Southwest and JetBlue expect higher revenue in second quarter as travel booms

The rebound in travel is shaping up to be even stronger than expected by airlines, helping to offset rising fuel prices. Southwest Airlines and JetBlue Airways said Thursday their second-quarter revenue was on track to be higher than the carriers had expected.

The announcements are the latest sign that people are increasingly planning leisure and business trips despite a rise in coronavirus cases across the country. Many travelers also seem indifferent to the high prices of tickets, hotel rooms and rental cars. Flights booked in the United States for this weekend cost an average of $394, up 28% from the same weekend in 2019, according to Hopper, a travel booking app.

Southwest said in a securities filing that it expects April-June revenue to rise 12 to 15 percent from the same period in 2019, versus a previous projection of an 8 percent increase. at 12%. And while fuel prices are expected to be 5 to 11% higher than expected, higher revenues will “more offset” this cost increase, the airline said. Based on current trends, Southwest said it “expects strong earnings and operating margins” for the second quarter and the remainder of the year.

JetBlue also said business is improving and it is on track to collect record revenue this summer. Ticket bookings are beating the airline’s expectations, with revenue for the current quarter expected to be “at or above” the upper bound of its previous estimate. Revenue per seat per mile flown is expected to be more than 20% higher than in the second quarter of 2019, the airline said.

United Airlines issued a similar update last week.

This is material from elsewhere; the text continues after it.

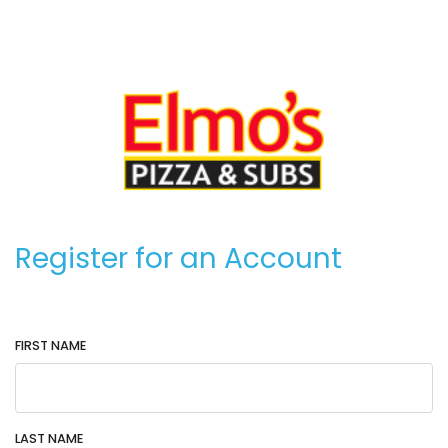
Register for an Account
FIRST NAME
LAST NAME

The company said revenue per seat per mile is expected to increase 23-25% in the second quarter compared to the same period in 2019. United had previously forecast a 17% increase.

Last month, United chief executive Scott Kirby described flight demand as “the strongest in my 30 years in the industry”.

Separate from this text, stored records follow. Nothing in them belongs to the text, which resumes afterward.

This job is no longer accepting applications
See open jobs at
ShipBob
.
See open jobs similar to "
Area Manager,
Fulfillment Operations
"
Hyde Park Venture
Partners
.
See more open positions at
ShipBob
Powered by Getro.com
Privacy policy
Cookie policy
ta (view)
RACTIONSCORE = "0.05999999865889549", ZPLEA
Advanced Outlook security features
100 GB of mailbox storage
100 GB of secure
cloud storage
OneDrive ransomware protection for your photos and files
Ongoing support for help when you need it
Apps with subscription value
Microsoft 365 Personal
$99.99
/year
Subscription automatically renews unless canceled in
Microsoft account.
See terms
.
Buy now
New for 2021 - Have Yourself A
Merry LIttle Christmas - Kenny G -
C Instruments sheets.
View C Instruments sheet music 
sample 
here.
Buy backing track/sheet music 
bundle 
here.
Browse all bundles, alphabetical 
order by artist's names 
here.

In the first half of May, consumers spent about $4 billion on domestic flights, up 5% from the second half of April, according to recent analysis by the Adobe Digital Economy Index. , which tracks the online sales of six of the top 10. American airlines. Reservations increased by 2% between the last 15 days of April and the first 15 days of May. Sales and spending increased in May, compared to a similar period in 2019, according to the analysis.

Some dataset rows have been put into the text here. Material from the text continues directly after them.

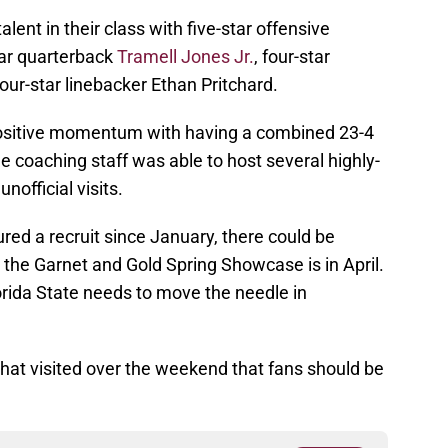
lent in their class with five-star offensive
ar quarterback
Tramell Jones Jr.
, four-star
our-star linebacker Ethan Pritchard.
s positive momentum with having a combined 23-4
e coaching staff was able to host several highly-
official visits.
ed a recruit since January, there could be
the Garnet and Gold Spring Showcase is in April.
Florida State needs to move the needle in
hat visited over the weekend that fans should be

Delta Air Lines said Thursday it expects to fly 2.5 million passengers over Memorial Day weekend, up 25% from the same weekend last year, but still below the 2.8 million people carried in the same weekend in 2019. The company also said it would reduce flights this summer in a bid to avoid flight delays and cancellations that have plagued airlines last year.

Inclement weather, air traffic control disruptions, understaffed vendors and coronavirus quarantines have resulted in “an operation that is not always up to the standards set by Delta,” said Allison Ausband, chief operating officer. airline customer experience, in a statement. Delta plans to cut about 100 daily flights from July through the first week of August, a 2% reduction in its schedule.